Larry clicked off his cellphone and stood watching the barge. The backhoe cast off the tow cable, and the cable was made fast to a tall steel stanchion that had been sunk and cemented into the close-packed rubble of Poinsett Island. The backhoe spun nimbly on its wheels, gravel flying, as it began its journey to shift an empty barge into the auxiliary building canal in order to take on another load of spent fuel. Larry thought of horses. Low Die, sitting low on its hocks as it prepared to cut to the left. The backhoe, nimble as it was, simply was not an adequate substitute.

One of the men on the barge tossed a mooring line to one of the men on shore so that the barge would be moored more securely, bow and stern. Larry looked at the cellphone and began to punch in the number that would summon the helicopter pilot to carry him home to Vicksburg. There was a crash as Poinsett Island jumped into the air. Larry felt his mouth drop open in surprise. Not again.

He heard the chuffing sound of the quake coming toward him and figured he wasn’t going to be standing much longer, so he lowered himself to his knees on the gravel surface. When he looked north he could see Poinsett Island heave up in a long traveling wave that flung plumes of dust from its crest like foam. The wave rolled under him, and he felt himself picked up, then dropped face-first to the ground in a spill of gravel and dust. Pain shot through his broken collarbone. Grinding and booming sounds slapped against his ears. Then another wave lifted him bodily—the feeling of that awesome force pressing him upward was at once breathtaking and terrifying—and then again he spilled downward in a slide of gravel. His hard hat tumbled off his head.

The air was full of dust. Larry glanced left and right through the sudden gray-brown haze and saw the barge vibrating in a sea of white water, the backhoe sliding backward as it fell off the crest of an earth-wave. He could see the operator’s arms flailing inside the machine’s roll cage. And then the backhoe toppled backward, its front scoop flying into the air. Larry watched in surprise. The machine was stable, and he didn’t understand why it would somersault like that.

He found the answer when another wave lifted him, and with the advantage of height he saw that the sides of the canal leading to the auxiliary building had collapsed, and that the backhoe along with its operator had been tumbled into the water. Got to help that poor man, Larry thought, before he’s buried alive, and he tried to rise to hands and knees and scramble across the gravel toward the canal. But the island kept jumping out from under him, and then he felt the ground under him start to slide, and water splash his face.

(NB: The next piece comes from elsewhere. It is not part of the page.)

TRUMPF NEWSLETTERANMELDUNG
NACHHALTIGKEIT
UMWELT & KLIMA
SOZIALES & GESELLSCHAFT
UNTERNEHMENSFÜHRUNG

Poinsett Island was coming apart. It was rubble, and it was sitting on nothing but soft river mud, and the quake was shifting the rubble around. He needed to head toward the middle of the island before he slid into the Mississippi. He couldn’t help the backhoe operator unless he first helped himself. He tried belly-crawling away from the water, but he had no traction—the ground under him was shifting, sliding toward the river—sharp-edged stone and concrete cut his knees and hands. He gulped in air as the river boiled up around him, as the water took him and his view turned white. Larry lunged upward, felt his head break the surface. Breath burst from his lungs and he gasped in foam-flecked air. The air filled with grinding sounds as the rubble island slid away into the river. He blinked through water-splashed spectacles, his booted feet kicking as he trod water. He sensed a shadow behind him and turned his head just in time to see the laden barge swinging toward him, its black, rust-streaked sides looming tall as a house. It must have come unmoored.